● TASK
Send back every line of the data exactly.

Saved data entries:

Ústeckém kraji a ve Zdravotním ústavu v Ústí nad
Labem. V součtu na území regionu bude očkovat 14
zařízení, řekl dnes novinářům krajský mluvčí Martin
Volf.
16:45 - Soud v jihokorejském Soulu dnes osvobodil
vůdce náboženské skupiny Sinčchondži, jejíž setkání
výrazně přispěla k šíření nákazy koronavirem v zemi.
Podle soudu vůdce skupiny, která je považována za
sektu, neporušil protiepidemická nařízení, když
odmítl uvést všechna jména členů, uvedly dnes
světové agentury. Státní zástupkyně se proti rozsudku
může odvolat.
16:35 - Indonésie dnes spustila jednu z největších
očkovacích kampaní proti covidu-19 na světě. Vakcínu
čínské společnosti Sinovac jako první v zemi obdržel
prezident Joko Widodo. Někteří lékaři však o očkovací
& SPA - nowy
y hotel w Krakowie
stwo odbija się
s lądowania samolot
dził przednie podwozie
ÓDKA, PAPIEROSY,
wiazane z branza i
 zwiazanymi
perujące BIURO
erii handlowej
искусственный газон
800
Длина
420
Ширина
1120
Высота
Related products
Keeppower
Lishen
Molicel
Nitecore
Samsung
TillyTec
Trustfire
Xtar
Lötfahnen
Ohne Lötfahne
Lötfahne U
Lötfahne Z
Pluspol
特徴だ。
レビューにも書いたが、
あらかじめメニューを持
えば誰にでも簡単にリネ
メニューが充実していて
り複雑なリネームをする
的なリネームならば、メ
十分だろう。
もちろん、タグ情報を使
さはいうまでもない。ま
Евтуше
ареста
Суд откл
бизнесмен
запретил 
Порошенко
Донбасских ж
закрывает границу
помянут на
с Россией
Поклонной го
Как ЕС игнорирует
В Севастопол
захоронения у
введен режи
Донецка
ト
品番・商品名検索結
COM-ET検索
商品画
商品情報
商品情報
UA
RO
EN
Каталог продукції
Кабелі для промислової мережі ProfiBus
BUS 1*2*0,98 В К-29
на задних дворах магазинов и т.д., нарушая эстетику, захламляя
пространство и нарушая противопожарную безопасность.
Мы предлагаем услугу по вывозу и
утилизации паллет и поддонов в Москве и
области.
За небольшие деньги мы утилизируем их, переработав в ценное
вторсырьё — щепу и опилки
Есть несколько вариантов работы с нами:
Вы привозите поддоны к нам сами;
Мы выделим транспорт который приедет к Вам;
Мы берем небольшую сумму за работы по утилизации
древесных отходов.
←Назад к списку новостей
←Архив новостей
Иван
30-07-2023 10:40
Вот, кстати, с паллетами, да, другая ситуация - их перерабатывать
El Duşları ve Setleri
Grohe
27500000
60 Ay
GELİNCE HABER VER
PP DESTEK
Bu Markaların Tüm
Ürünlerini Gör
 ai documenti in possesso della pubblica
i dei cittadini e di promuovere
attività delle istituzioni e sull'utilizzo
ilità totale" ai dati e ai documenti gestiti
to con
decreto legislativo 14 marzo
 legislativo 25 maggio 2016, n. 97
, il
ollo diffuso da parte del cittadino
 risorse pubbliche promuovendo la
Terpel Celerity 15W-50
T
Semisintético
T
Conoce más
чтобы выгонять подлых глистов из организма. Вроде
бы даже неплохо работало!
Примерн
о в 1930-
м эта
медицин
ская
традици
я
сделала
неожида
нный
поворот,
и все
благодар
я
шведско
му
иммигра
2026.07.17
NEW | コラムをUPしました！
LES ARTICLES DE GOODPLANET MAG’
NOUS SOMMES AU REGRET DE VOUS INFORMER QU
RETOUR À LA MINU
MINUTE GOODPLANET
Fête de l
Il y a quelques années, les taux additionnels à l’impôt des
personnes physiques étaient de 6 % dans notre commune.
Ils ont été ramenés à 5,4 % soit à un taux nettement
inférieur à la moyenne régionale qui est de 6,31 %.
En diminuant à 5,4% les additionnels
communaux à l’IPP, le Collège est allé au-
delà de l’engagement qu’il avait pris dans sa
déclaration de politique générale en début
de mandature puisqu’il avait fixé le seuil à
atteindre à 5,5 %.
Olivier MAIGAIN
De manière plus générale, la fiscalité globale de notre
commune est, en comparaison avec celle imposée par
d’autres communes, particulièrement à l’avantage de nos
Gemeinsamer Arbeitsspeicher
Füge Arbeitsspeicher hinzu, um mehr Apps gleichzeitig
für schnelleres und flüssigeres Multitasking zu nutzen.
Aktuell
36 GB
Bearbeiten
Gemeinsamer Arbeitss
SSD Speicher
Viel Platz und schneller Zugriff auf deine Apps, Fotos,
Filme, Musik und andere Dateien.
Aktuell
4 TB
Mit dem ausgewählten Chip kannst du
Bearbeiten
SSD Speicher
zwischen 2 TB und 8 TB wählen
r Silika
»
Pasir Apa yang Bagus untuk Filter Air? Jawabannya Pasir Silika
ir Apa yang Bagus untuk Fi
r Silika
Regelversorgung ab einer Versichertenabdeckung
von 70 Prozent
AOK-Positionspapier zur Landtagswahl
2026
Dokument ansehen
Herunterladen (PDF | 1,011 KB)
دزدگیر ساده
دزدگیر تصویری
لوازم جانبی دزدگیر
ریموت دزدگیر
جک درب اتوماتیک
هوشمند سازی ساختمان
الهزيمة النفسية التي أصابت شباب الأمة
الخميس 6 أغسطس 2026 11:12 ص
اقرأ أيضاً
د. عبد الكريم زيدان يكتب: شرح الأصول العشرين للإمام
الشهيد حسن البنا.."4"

● RESPONSE TO THIS EXERCISE
Ústeckém kraji a ve Zdravotním ústavu v Ústí nad
Labem. V součtu na území regionu bude očkovat 14
zařízení, řekl dnes novinářům krajský mluvčí Martin
Volf.
16:45 - Soud v jihokorejském Soulu dnes osvobodil
vůdce náboženské skupiny Sinčchondži, jejíž setkání
výrazně přispěla k šíření nákazy koronavirem v zemi.
Podle soudu vůdce skupiny, která je považována za
sektu, neporušil protiepidemická nařízení, když
odmítl uvést všechna jména členů, uvedly dnes
světové agentury. Státní zástupkyně se proti rozsudku
může odvolat.
16:35 - Indonésie dnes spustila jednu z největších
očkovacích kampaní proti covidu-19 na světě. Vakcínu
čínské společnosti Sinovac jako první v zemi obdržel
prezident Joko Widodo. Někteří lékaři však o očkovací
& SPA - nowy
y hotel w Krakowie
stwo odbija się
s lądowania samolot
dził przednie podwozie
ÓDKA, PAPIEROSY,
wiazane z branza i
 zwiazanymi
perujące BIURO
erii handlowej
искусственный газон
800
Длина
420
Ширина
1120
Высота
Related products
Keeppower
Lishen
Molicel
Nitecore
Samsung
TillyTec
Trustfire
Xtar
Lötfahnen
Ohne Lötfahne
Lötfahne U
Lötfahne Z
Pluspol
特徴だ。
レビューにも書いたが、
あらかじめメニューを持
えば誰にでも簡単にリネ
メニューが充実していて
り複雑なリネームをする
的なリネームならば、メ
十分だろう。
もちろん、タグ情報を使
さはいうまでもない。ま
Евтуше
ареста
Суд откл
бизнесмен
запретил 
Порошенко
Донбасских ж
закрывает границу
помянут на
с Россией
Поклонной го
Как ЕС игнорирует
В Севастопол
захоронения у
введен режи
Донецка
ト
品番・商品名検索結
COM-ET検索
商品画
商品情報
商品情報
UA
RO
EN
Каталог продукції
Кабелі для промислової мережі ProfiBus
BUS 1*2*0,98 В К-29
на задних дворах магазинов и т.д., нарушая эстетику, захламляя
пространство и нарушая противопожарную безопасность.
Мы предлагаем услугу по вывозу и
утилизации паллет и поддонов в Москве и
области.
За небольшие деньги мы утилизируем их, переработав в ценное
вторсырьё — щепу и опилки
Есть несколько вариантов работы с нами:
Вы привозите поддоны к нам сами;
Мы выделим транспорт который приедет к Вам;
Мы берем небольшую сумму за работы по утилизации
древесных отходов.
←Назад к списку новостей
←Архив новостей
Иван
30-07-2023 10:40
Вот, кстати, с паллетами, да, другая ситуация - их перерабатывать
El Duşları ve Setleri
Grohe
27500000
60 Ay
GELİNCE HABER VER
PP DESTEK
Bu Markaların Tüm
Ürünlerini Gör
 ai documenti in possesso della pubblica
i dei cittadini e di promuovere
attività delle istituzioni e sull'utilizzo
ilità totale" ai dati e ai documenti gestiti
to con
decreto legislativo 14 marzo
 legislativo 25 maggio 2016, n. 97
, il
ollo diffuso da parte del cittadino
 risorse pubbliche promuovendo la
Terpel Celerity 15W-50
T
Semisintético
T
Conoce más
чтобы выгонять подлых глистов из организма. Вроде
бы даже неплохо работало!
Примерн
о в 1930-
м эта
медицин
ская
традици
я
сделала
неожида
нный
поворот,
и все
благодар
я
шведско
му
иммигра
2026.07.17
NEW | コラムをUPしました！
LES ARTICLES DE GOODPLANET MAG’
NOUS SOMMES AU REGRET DE VOUS INFORMER QU
RETOUR À LA MINU
MINUTE GOODPLANET
Fête de l
Il y a quelques années, les taux additionnels à l’impôt des
personnes physiques étaient de 6 % dans notre commune.
Ils ont été ramenés à 5,4 % soit à un taux nettement
inférieur à la moyenne régionale qui est de 6,31 %.
En diminuant à 5,4% les additionnels
communaux à l’IPP, le Collège est allé au-
delà de l’engagement qu’il avait pris dans sa
déclaration de politique générale en début
de mandature puisqu’il avait fixé le seuil à
atteindre à 5,5 %.
Olivier MAIGAIN
De manière plus générale, la fiscalité globale de notre
commune est, en comparaison avec celle imposée par
d’autres communes, particulièrement à l’avantage de nos
Gemeinsamer Arbeitsspeicher
Füge Arbeitsspeicher hinzu, um mehr Apps gleichzeitig
für schnelleres und flüssigeres Multitasking zu nutzen.
Aktuell
36 GB
Bearbeiten
Gemeinsamer Arbeitss
SSD Speicher
Viel Platz und schneller Zugriff auf deine Apps, Fotos,
Filme, Musik und andere Dateien.
Aktuell
4 TB
Mit dem ausgewählten Chip kannst du
Bearbeiten
SSD Speicher
zwischen 2 TB und 8 TB wählen
r Silika
»
Pasir Apa yang Bagus untuk Filter Air? Jawabannya Pasir Silika
ir Apa yang Bagus untuk Fi
r Silika
Regelversorgung ab einer Versichertenabdeckung
von 70 Prozent
AOK-Positionspapier zur Landtagswahl
2026
Dokument ansehen
Herunterladen (PDF | 1,011 KB)
دزدگیر ساده
دزدگیر تصویری
لوازم جانبی دزدگیر
ریموت دزدگیر
جک درب اتوماتیک
هوشمند سازی ساختمان
الهزيمة النفسية التي أصابت شباب الأمة
الخميس 6 أغسطس 2026 11:12 ص
اقرأ أيضاً
د. عبد الكريم زيدان يكتب: شرح الأصول العشرين للإمام
الشهيد حسن البنا.."4"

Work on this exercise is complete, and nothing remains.